The bill substantially expands federal contracting opportunities, support, and transparency for veteran-owned small businesses—but that expansion risks higher taxpayer costs, administrative burdens, potential fairness concerns from increased sole-source use, and displaced opportunities for other small firms unless carefully implemented and overseen.
Veteran-owned small businesses will gain materially greater access to federal contracts through a new 5% governmentwide target, explicit SBA program eligibility, set-asides, and expanded sole-source authority, increasing potential revenues and contracting opportunities.
Veteran-owned small firms can receive awards more quickly because contracting officers may use noncompetitive/sole-source procedures for eligible procurements, reducing procurement delays for qualifying firms.
Veteran-owned concerns will be explicitly eligible for SBA programs (set-asides, mentor-protégé, scorecard recognition, Best-in-Class consideration), improving business development support and competitive readiness.
Taxpayers may face higher procurement costs because limiting some procurements to veteran-owned firms and expanding sole-source use can reduce competition and push prices up, and meeting new targets could prompt additional corrective or support spending.
Other small-business categories may lose award opportunities if agencies shift procurement priorities or set-asides to meet veteran contracting goals, reducing competition and redistributing scarce contract dollars.
Agencies and the SBA will incur added administrative burden and compliance costs from expanded reporting, monitoring, program implementation, and tracking of veteran contracting, diverting staff time and resources.
Based on analysis of 8 sections of legislative text.
Creates a veteran‑owned small business contracting category with sole‑source and set‑aside authorities, sets a 5% governmentwide goal, and requires new award reporting.
Introduced March 3, 2026 by Timothy Patrick Sheehy · Last progress March 3, 2026
Creates a new federal contracting category for veteran-owned small businesses and gives contracting officers new authorities to award sole-source contracts and to set aside competitions specifically for veteran-owned firms when conditions are met.
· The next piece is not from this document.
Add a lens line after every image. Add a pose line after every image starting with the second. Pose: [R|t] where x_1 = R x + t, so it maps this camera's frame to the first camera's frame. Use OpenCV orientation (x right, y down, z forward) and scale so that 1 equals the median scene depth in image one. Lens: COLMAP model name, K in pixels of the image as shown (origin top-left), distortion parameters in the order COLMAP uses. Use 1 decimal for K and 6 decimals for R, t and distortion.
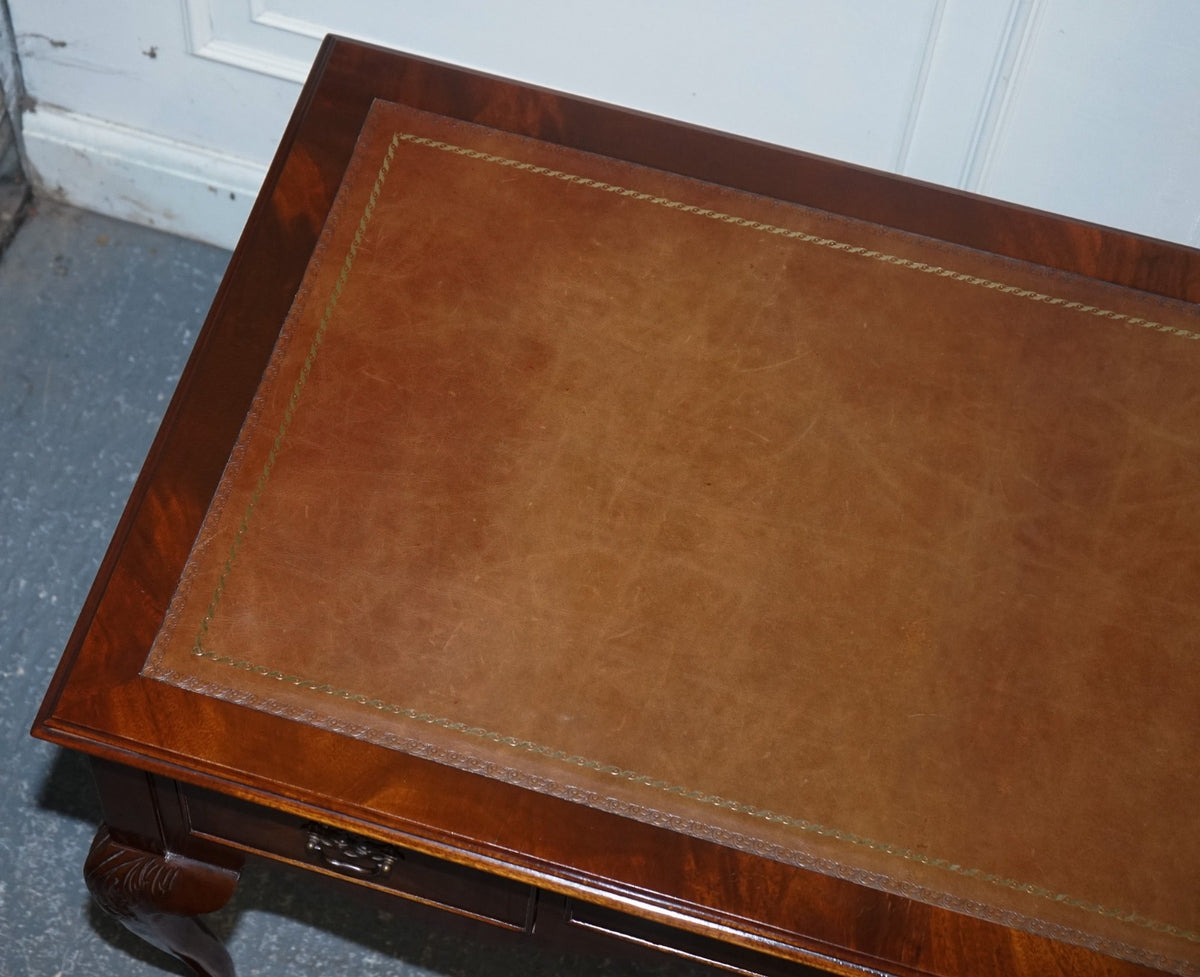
lens RADIAL K [[2560.0, 0, 426.5], [0, 2560.0, 441.5], [0, 0, 1]] dist [-0.021239, 0.000000]
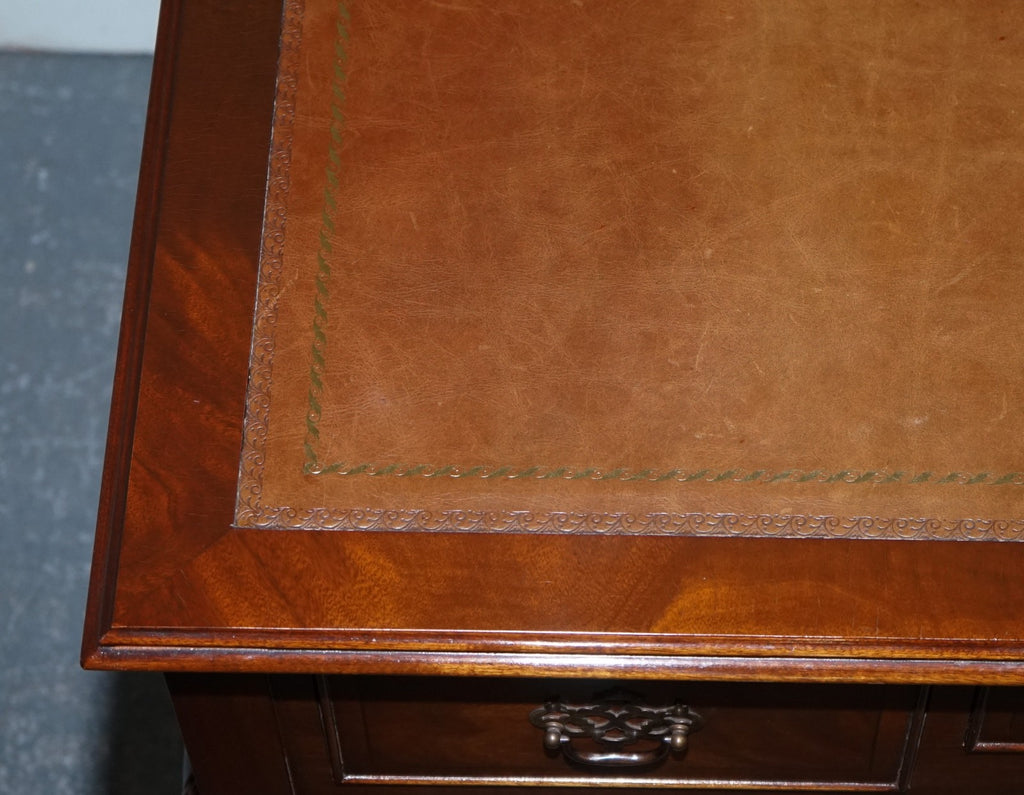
lens RADIAL K [[2926.9, 0, 561.2], [0, 2926.9, 380.5], [0, 0, 1]] dist [-0.041165, 0.000000]
pose [[0.960990, -0.243469, 0.131232, -0.115768], [0.245986, 0.969268, -0.003074, 0.076235], [-0.126450, 0.035235, 0.991347, 0.289949]]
Establishes a governmentwide procurement goal of at least 5% of prime contract and subcontract dollars for veteran‑owned small businesses and requires new, detailed reporting on awards to that category. Also updates many parts of the Small Business Act and agency procurement practice to recognize veteran‑owned‑and‑controlled small businesses in mentor‑protégé programs, scorecards, subcontracting rules, and SBA responsibilities, and requires that eligible veteran firms be listed in a federal database to receive these preferences.